治療薬適応や家族計画に欠かせない遺伝学的確定診断

ジストロフィノパチー(デュシェンヌ型筋ジストロフィー、ベッカー型筋ジストロフィー、女性ジストロフィノパチー、etc.)は、X染色体上のジストロフィン遺伝子(DMD)に変異が生じることによって生じる疾患です。確定診断は遺伝学的にジストロフィンの変異を証明する、または免疫学的にジストロフィン発現異常を証明することによってなされます。近年、新規治療薬の開発が進みつつあり、治療薬によっては遺伝子変異によって適応が規定されること、家族計画の相談等においては遺伝学的情報が必要になることなどから、現在は基本的に遺伝学的な診断確定を行いますが、遺伝学的検索の前には十分な遺伝カウンセリングが必要で、診断確定後も適切な医療管理につなげることが重要です。

現時点における、臨床症状や高CK血症、X染色体連鎖の家族歴等からジストロフィノパチーを疑う場合の、代表的な診断フローは下記のようになります。

※1:MLPA (multiplex ligation-dependent probe amplification) ジストロフィンの79全エクソンの欠失/重複を検索するもので、ジストロフィノパチーの60-70%程度を検索可能(保険適用)

※2、※3:遺伝子の塩基配列を検索し微少な変異を検索するもの(保険適用)

※4:筋肉の一部を採取して筋肉の病理学的な検索ややジストロフィン蛋白の発現異常を検索するもの(保険適用)

遺伝学的検査の際に考慮すること

2016年4月に「遺伝学的検査の実施に関する指針」において、デュシェンヌ型およびベッカー型が疑われる場合、患者1人につき2回の遺伝学的検査の実施が保険診療で認められるようになりました。このため、現在は侵襲性の検査を避けるため、MLPAで変異が見られない場合、続けて全エクソンのシークエンス検査を実施するのが一般的ですが、他疾患の可能性が高いと考える場合は先に筋生検を行ってジストロフィンの発現異常を確認してからシークエンス検査を行うこともあります。ジストロフィンのシークエンス検査は、公益法人かずさDNA研究所に委託可能です。

MLPA法で単一(1つだけ)エクソンの欠失/重複が見られた時は、そのエクソン全てが欠失/重複しているのか、微小変異であるのかを確認するために当該エクソンとその両隣のエクソンのシークエンス検査を行います(BMLはエクソン52の単一欠失についてはPCR法で確認しているためシークエンス検査は不要です)。PCR法が実施可能な施設では、当該エクソンとその両隣のエクソンをPCR法で検索することでも確認できます。

以前にmultiplex PCR法による遺伝学的検索を受けられた方の場合、全てのエクソンを検索できていない(一般的には19個のエクソンだけを検索されています)ために、欠失/重複の範囲が決定できていない方、変異を同定できていない方がおられます。これらの方で遺伝学的な診断確定を希望する場合は、MLPAから検索をやり直すことになります。PCR法で単一エクソンの欠失/重複である場合は、シークエンスによる再確認は不要です(プローブの設定場所の違いによります)。

#### 分析用データ
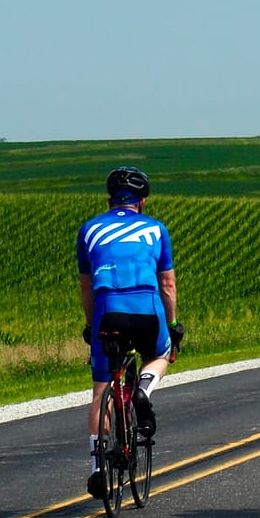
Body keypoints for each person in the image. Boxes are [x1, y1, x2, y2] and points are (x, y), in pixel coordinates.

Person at [78, 166, 181, 499]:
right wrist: (173, 323)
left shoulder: (89, 230)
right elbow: (167, 283)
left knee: (100, 391)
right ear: (143, 201)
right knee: (161, 354)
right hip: (146, 306)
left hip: (108, 307)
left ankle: (97, 470)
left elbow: (86, 287)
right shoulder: (155, 229)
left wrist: (92, 326)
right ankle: (144, 391)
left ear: (110, 200)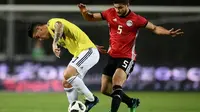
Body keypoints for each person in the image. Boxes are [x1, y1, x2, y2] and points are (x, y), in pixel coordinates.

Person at [78, 0, 184, 112]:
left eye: (120, 7)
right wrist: (84, 12)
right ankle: (131, 102)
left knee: (116, 84)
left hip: (127, 57)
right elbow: (90, 18)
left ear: (127, 5)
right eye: (116, 7)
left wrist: (167, 32)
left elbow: (154, 28)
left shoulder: (136, 19)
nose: (117, 10)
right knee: (105, 89)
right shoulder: (110, 12)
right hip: (112, 56)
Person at [28, 18, 100, 112]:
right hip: (82, 53)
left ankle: (92, 99)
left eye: (38, 36)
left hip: (87, 51)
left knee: (68, 74)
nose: (40, 39)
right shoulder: (53, 33)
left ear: (39, 28)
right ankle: (74, 108)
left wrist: (54, 43)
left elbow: (59, 25)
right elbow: (76, 35)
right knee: (66, 83)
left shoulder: (51, 23)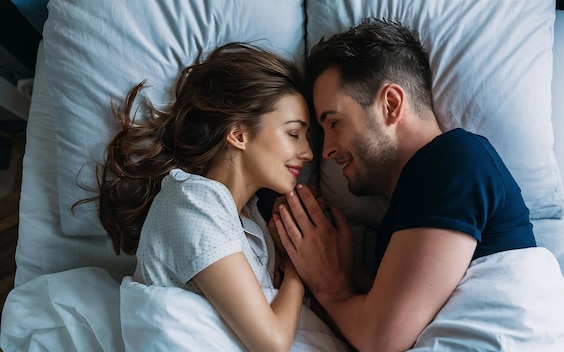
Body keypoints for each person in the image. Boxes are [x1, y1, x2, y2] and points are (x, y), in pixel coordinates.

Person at [272, 18, 538, 351]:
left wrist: (330, 284)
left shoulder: (454, 159)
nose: (326, 150)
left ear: (391, 104)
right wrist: (339, 264)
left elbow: (382, 337)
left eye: (334, 123)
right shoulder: (413, 199)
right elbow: (416, 316)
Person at [95, 42, 320, 351]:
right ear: (239, 135)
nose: (307, 153)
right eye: (294, 133)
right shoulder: (192, 202)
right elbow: (272, 343)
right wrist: (298, 268)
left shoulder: (248, 217)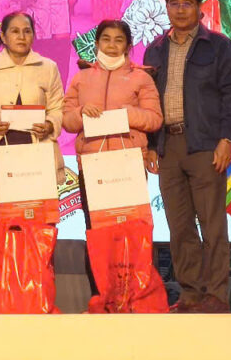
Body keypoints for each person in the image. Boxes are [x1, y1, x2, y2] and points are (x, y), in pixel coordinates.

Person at [143, 0, 231, 313]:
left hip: (204, 144)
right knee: (180, 224)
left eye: (187, 3)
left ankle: (216, 294)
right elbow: (147, 99)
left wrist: (226, 139)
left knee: (211, 222)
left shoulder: (218, 46)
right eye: (174, 4)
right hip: (167, 146)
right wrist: (150, 145)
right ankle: (191, 294)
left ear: (199, 9)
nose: (180, 10)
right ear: (167, 8)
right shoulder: (155, 50)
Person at [62, 20, 162, 296]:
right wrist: (81, 111)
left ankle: (134, 296)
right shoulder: (81, 78)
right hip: (92, 167)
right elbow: (66, 121)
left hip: (128, 166)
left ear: (128, 46)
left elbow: (155, 119)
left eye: (119, 40)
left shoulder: (142, 78)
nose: (111, 45)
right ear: (96, 44)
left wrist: (128, 114)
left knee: (132, 232)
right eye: (106, 39)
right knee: (97, 234)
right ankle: (101, 297)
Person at [0, 11, 64, 226]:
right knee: (1, 226)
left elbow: (58, 109)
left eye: (27, 31)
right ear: (3, 36)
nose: (21, 37)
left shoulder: (48, 67)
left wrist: (50, 124)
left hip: (37, 153)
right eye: (15, 31)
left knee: (38, 226)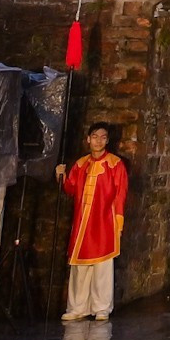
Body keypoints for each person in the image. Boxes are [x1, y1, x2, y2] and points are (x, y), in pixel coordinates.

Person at [56, 122, 128, 322]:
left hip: (104, 221)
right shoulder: (81, 164)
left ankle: (101, 307)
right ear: (88, 139)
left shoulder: (115, 164)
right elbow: (70, 188)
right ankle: (77, 307)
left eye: (103, 137)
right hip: (82, 222)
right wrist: (61, 176)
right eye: (95, 137)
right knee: (79, 267)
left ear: (107, 140)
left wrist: (118, 221)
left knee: (102, 266)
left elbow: (120, 195)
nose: (98, 141)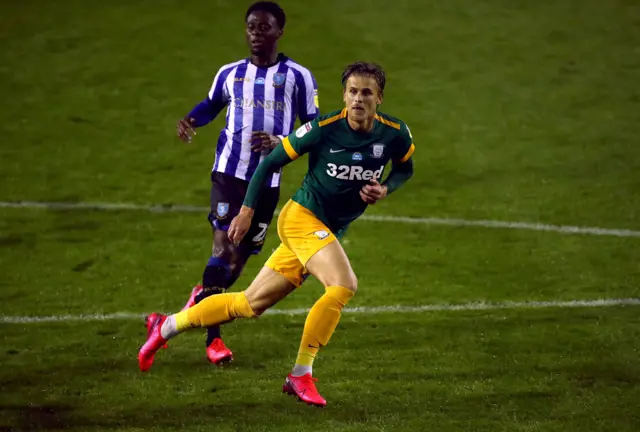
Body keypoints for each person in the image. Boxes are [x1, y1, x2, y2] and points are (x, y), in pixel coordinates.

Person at [139, 62, 415, 407]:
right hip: (301, 219)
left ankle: (165, 327)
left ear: (380, 98)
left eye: (367, 93)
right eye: (352, 91)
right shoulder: (323, 128)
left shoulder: (394, 133)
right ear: (344, 95)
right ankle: (301, 375)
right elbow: (270, 163)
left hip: (325, 229)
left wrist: (386, 188)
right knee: (344, 285)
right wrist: (246, 210)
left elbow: (405, 168)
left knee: (248, 304)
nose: (358, 99)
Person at [147, 1, 320, 365]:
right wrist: (190, 120)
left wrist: (283, 143)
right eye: (251, 27)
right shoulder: (230, 73)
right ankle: (213, 340)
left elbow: (314, 126)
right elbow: (212, 104)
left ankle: (190, 306)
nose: (256, 33)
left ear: (279, 32)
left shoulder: (298, 77)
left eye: (264, 27)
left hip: (267, 180)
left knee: (237, 265)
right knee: (223, 249)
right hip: (229, 174)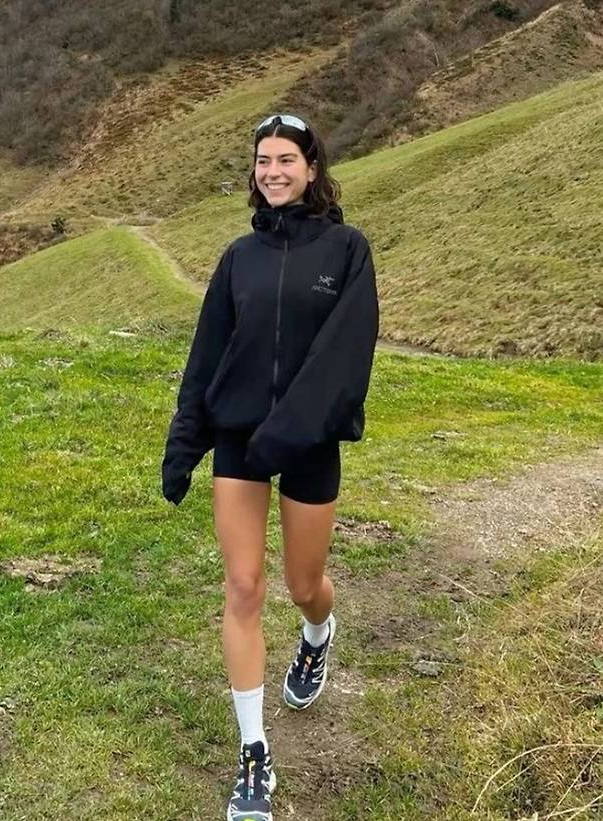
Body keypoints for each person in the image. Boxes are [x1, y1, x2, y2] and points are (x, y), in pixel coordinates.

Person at [161, 113, 379, 821]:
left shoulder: (347, 250)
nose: (274, 171)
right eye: (264, 160)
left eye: (287, 159)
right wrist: (184, 445)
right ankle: (253, 752)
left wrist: (288, 431)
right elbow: (207, 356)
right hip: (240, 440)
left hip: (307, 439)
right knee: (244, 586)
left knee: (303, 584)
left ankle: (318, 634)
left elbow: (346, 358)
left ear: (312, 168)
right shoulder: (238, 258)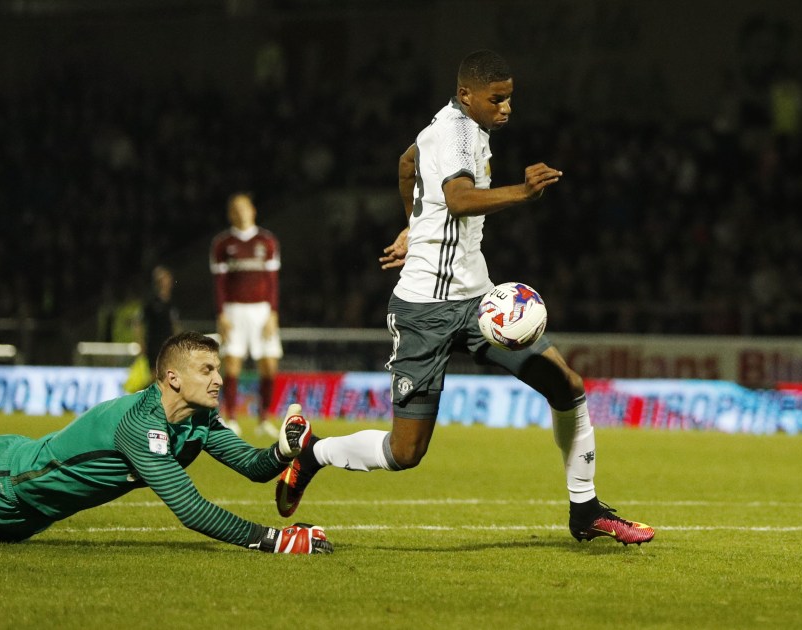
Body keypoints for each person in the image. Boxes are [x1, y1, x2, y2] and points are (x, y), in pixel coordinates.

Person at [276, 50, 654, 546]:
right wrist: (522, 192)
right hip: (424, 312)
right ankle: (313, 454)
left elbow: (407, 162)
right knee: (405, 453)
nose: (506, 109)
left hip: (478, 304)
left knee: (567, 386)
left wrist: (416, 225)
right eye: (496, 99)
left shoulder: (453, 129)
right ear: (467, 95)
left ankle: (585, 509)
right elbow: (456, 197)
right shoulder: (454, 133)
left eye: (511, 98)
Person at [0, 334, 332, 554]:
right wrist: (276, 540)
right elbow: (191, 510)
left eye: (218, 369)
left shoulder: (198, 420)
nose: (219, 379)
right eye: (207, 370)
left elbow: (253, 466)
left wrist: (284, 450)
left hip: (24, 518)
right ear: (173, 378)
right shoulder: (140, 424)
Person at [209, 192, 284, 439]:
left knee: (269, 365)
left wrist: (273, 313)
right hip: (233, 310)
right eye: (236, 209)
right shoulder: (222, 244)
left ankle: (264, 418)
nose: (241, 212)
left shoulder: (267, 241)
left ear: (253, 210)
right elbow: (219, 283)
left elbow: (273, 281)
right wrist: (221, 314)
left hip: (262, 310)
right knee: (231, 363)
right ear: (231, 213)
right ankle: (230, 417)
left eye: (244, 207)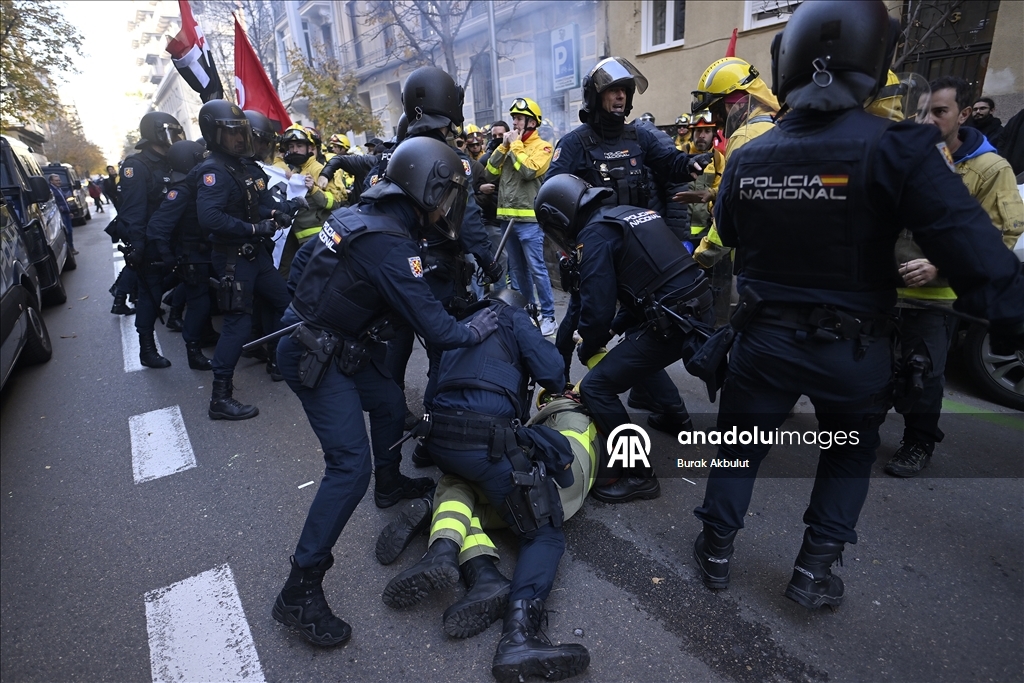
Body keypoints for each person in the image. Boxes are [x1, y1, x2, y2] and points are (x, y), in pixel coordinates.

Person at [690, 0, 1024, 611]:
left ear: (786, 63)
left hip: (762, 340)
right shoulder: (899, 147)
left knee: (739, 445)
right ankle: (813, 573)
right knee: (847, 455)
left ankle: (714, 552)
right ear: (875, 63)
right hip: (852, 348)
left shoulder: (748, 155)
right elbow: (981, 258)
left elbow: (730, 236)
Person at [270, 135, 500, 648]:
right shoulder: (389, 242)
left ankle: (391, 483)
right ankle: (299, 590)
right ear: (426, 188)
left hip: (332, 343)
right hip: (316, 354)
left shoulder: (365, 214)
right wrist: (477, 325)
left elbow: (307, 261)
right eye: (446, 195)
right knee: (348, 468)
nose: (448, 207)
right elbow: (437, 330)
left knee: (390, 402)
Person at [380, 289, 590, 682]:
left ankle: (449, 550)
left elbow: (434, 387)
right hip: (487, 442)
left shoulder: (460, 323)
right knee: (545, 534)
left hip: (439, 440)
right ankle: (520, 636)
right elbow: (553, 375)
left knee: (461, 481)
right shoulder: (514, 320)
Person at [535, 174, 714, 504]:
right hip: (690, 305)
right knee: (634, 352)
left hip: (673, 319)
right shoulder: (624, 214)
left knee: (596, 387)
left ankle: (640, 475)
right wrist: (616, 329)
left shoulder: (594, 237)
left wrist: (590, 343)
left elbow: (596, 309)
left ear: (560, 217)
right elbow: (648, 284)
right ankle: (674, 417)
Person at [884, 76, 1024, 477]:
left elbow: (1000, 235)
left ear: (964, 114)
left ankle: (918, 443)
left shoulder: (990, 168)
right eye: (922, 111)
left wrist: (939, 266)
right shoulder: (906, 157)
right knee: (877, 368)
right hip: (886, 291)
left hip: (936, 297)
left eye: (940, 112)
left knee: (922, 374)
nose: (927, 121)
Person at [195, 100, 291, 420]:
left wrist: (273, 213)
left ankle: (281, 360)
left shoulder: (237, 166)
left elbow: (250, 206)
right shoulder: (214, 171)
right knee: (238, 326)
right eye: (231, 133)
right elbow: (210, 218)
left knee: (284, 302)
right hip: (233, 259)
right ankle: (220, 398)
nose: (239, 139)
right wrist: (252, 227)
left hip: (255, 255)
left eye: (241, 133)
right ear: (213, 133)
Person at [688, 56, 779, 270]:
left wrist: (700, 258)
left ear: (735, 104)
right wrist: (715, 194)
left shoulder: (745, 137)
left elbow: (734, 207)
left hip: (754, 259)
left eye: (717, 110)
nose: (717, 121)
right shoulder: (775, 124)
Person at [484, 98, 557, 335]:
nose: (514, 123)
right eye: (513, 118)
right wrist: (503, 147)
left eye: (519, 118)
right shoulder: (509, 146)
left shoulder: (543, 147)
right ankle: (528, 312)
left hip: (529, 222)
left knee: (537, 269)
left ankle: (549, 316)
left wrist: (515, 147)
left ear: (532, 122)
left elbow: (528, 171)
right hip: (507, 221)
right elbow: (489, 173)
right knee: (517, 271)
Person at [115, 112, 184, 353]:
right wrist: (138, 247)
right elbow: (134, 211)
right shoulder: (137, 165)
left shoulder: (172, 161)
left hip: (175, 239)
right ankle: (146, 349)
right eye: (171, 132)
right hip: (152, 241)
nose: (175, 137)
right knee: (149, 294)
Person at [146, 139, 215, 371]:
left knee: (206, 300)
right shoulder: (182, 190)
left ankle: (205, 335)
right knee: (199, 305)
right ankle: (193, 353)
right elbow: (158, 226)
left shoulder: (191, 185)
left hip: (201, 254)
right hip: (191, 257)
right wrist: (169, 256)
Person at [273, 125, 343, 277]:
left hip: (316, 238)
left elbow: (335, 203)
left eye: (299, 146)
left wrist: (314, 189)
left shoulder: (318, 169)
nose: (295, 150)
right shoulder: (294, 171)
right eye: (291, 147)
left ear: (310, 148)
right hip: (297, 238)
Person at [48, 174, 76, 255]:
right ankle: (69, 249)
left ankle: (71, 247)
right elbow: (53, 203)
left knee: (70, 231)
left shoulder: (59, 189)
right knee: (66, 231)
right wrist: (60, 209)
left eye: (59, 180)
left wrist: (69, 211)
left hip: (66, 213)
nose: (58, 182)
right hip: (60, 214)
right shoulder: (51, 191)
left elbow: (64, 201)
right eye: (56, 181)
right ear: (51, 181)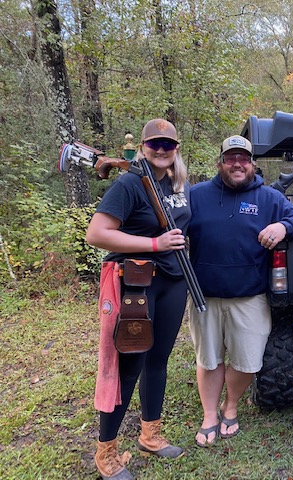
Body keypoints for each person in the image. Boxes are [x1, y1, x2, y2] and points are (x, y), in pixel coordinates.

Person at [188, 135, 293, 447]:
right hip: (205, 296)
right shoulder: (196, 195)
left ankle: (230, 407)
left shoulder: (269, 198)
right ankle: (209, 416)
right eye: (231, 158)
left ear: (252, 164)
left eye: (243, 158)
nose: (237, 164)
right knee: (209, 359)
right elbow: (167, 224)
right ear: (220, 163)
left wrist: (283, 227)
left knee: (247, 362)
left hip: (250, 297)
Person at [86, 119, 191, 480]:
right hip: (136, 285)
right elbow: (96, 234)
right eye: (155, 144)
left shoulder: (178, 185)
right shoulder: (130, 183)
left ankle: (151, 435)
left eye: (168, 144)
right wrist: (153, 244)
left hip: (173, 280)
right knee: (129, 365)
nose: (162, 150)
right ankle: (107, 451)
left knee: (157, 360)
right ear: (144, 146)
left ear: (176, 148)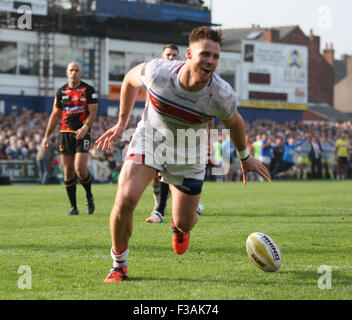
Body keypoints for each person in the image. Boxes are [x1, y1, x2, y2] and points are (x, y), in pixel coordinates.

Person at [96, 26, 271, 282]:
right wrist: (122, 123)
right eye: (205, 54)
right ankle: (118, 264)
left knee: (185, 222)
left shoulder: (221, 93)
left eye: (215, 56)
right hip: (151, 139)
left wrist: (245, 157)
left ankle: (180, 227)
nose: (210, 61)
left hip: (190, 150)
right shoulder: (158, 72)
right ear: (189, 54)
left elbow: (235, 123)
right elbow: (130, 80)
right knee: (125, 200)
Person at [146, 43, 205, 223]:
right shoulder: (155, 76)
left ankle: (160, 211)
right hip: (155, 131)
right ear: (162, 57)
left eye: (174, 55)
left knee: (167, 171)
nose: (171, 58)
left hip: (179, 134)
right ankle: (184, 205)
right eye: (168, 55)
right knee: (156, 175)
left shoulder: (185, 81)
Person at [42, 62, 98, 215]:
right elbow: (55, 115)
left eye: (77, 70)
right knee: (67, 171)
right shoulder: (61, 92)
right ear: (67, 73)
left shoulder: (88, 90)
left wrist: (85, 128)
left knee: (80, 169)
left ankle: (89, 195)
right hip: (65, 133)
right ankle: (74, 207)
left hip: (82, 132)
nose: (74, 73)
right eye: (71, 70)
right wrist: (46, 136)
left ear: (81, 73)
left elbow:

#### 作業指示
上記の提示文の「ジストロフィノパチー(デュシ」から「理につなげることが重要です。」まで(末尾を含む)を、「遺伝カウンセリング」を「遺伝相談」に置き換えて書き直してください。

#### 結果
ジストロフィノパチー(デュシェンヌ型筋ジストロフィー、ベッカー型筋ジストロフィー、女性ジストロフィノパチー、etc.)は、X染色体上のジストロフィン遺伝子(DMD)に変異が生じることによって生じる疾患です。確定診断は遺伝学的にジストロフィンの変異を証明する、または免疫学的にジストロフィン発現異常を証明することによってなされます。近年、新規治療薬の開発が進みつつあり、治療薬によっては遺伝子変異によって適応が規定されること、家族計画の相談等においては遺伝学的情報が必要になることなどから、現在は基本的に遺伝学的な診断確定を行いますが、遺伝学的検索の前には十分な遺伝相談が必要で、診断確定後も適切な医療管理につなげることが重要です。